Kenneth Marshall wrote:

I would love to see a few more details of your PGCLuster
setup since we are in the process of upgrading to the 3.6 release on
replacement hardware and would like to increase our redundancy, if
possible.

PG Cluster is basically a shared nothing architecture, although they’re
spinning off PG Cluster II which would have a shared backing store.
However we seem to be so read heavy that the write speed benefits of a
shared backing store aren’t really needed.

2 machines dedicated to RT.

Basic layout.
3 replicators, 1 on a totally separate box so that quorum can be
attained if one of the ‘RT’ machines disappears, and the other 2 running
on the 2 ‘RT’ machines.

2 cluster database nodes, one on each of the ‘RT’ machines.
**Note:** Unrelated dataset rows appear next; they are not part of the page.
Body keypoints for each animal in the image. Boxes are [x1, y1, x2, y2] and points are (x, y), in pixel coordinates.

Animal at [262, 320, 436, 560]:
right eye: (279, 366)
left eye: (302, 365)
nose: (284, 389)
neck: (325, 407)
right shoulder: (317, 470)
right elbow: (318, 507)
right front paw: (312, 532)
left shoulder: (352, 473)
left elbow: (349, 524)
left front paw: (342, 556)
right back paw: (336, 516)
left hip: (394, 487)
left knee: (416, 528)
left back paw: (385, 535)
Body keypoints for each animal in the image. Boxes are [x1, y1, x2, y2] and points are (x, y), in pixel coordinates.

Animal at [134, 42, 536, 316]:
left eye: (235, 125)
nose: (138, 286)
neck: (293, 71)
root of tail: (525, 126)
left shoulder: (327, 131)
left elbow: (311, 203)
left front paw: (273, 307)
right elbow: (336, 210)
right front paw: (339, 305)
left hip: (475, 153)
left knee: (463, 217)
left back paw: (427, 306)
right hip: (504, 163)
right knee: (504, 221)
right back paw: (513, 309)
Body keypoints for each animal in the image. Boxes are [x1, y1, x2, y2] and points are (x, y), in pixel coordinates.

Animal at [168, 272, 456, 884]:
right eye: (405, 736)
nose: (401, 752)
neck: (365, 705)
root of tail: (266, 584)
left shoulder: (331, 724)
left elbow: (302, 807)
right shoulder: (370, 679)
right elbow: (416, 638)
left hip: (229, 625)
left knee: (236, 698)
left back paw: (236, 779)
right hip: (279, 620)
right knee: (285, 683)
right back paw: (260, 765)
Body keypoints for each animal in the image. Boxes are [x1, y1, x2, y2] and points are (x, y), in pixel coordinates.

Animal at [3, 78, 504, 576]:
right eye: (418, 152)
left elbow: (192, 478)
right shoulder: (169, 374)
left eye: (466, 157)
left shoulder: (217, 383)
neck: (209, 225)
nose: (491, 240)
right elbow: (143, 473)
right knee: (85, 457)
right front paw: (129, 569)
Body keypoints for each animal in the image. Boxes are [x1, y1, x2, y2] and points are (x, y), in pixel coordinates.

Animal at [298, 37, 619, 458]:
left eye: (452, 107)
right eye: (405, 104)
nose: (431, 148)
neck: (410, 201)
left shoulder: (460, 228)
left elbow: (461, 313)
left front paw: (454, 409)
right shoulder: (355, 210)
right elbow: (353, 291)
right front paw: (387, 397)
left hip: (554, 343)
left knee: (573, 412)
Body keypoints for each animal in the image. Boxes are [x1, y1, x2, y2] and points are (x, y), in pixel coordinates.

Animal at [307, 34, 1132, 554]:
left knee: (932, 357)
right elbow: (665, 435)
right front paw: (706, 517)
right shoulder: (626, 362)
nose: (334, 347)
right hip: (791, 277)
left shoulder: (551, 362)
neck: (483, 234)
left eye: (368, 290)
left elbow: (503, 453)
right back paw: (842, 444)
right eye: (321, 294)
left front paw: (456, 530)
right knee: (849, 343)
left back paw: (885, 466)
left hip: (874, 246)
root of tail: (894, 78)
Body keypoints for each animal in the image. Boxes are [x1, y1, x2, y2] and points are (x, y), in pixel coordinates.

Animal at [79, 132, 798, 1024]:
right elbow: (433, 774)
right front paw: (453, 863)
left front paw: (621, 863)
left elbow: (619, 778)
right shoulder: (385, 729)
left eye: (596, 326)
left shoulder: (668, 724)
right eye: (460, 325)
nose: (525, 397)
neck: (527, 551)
Apache is running on each of the ‘RT’ machines, and queries the database
node on that machine.

We’re contemplating rolling out another pair of DB nodes, and then using
the pglb part of PG Cluster, but for now we’re not using them.

Since you are using PostgreSQL, have you looked at constraint
exclusion to partition your tables on the backend. Also, if you recluster
the tables appropriately, the older information will automatically be
segregated from the new active tickets – just some ideas.

And some of those magic words that make searching for useful information
so much simpler start turning up. Thank you.

Mark
With sufficient thrust, pigs fly just fine. However, this is not
necessarily a good idea. It is hard to be sure where they are going to
land, and it could be dangerous sitting under them as they fly
overhead.
– RFC 1925

Jesse_Vincent · November 26, 2007, 5:25pm

Jesse Vincent wrote:

Can you talk about what you’ve done to tune your MySQL server? MySQL
performance tuning can take you a lot larger than you’re currently at.
Having enough RAM and using it are both important for keeping mysql
purring.

The bulk of the tuning was done before my time, it’s mostly a stock RT
with some minor my.conf changes

You likely want to have a look at the “my innodb 4gb heavy” sample
config file. And then turn on the slow query log and have a look at
indexing.

-jesse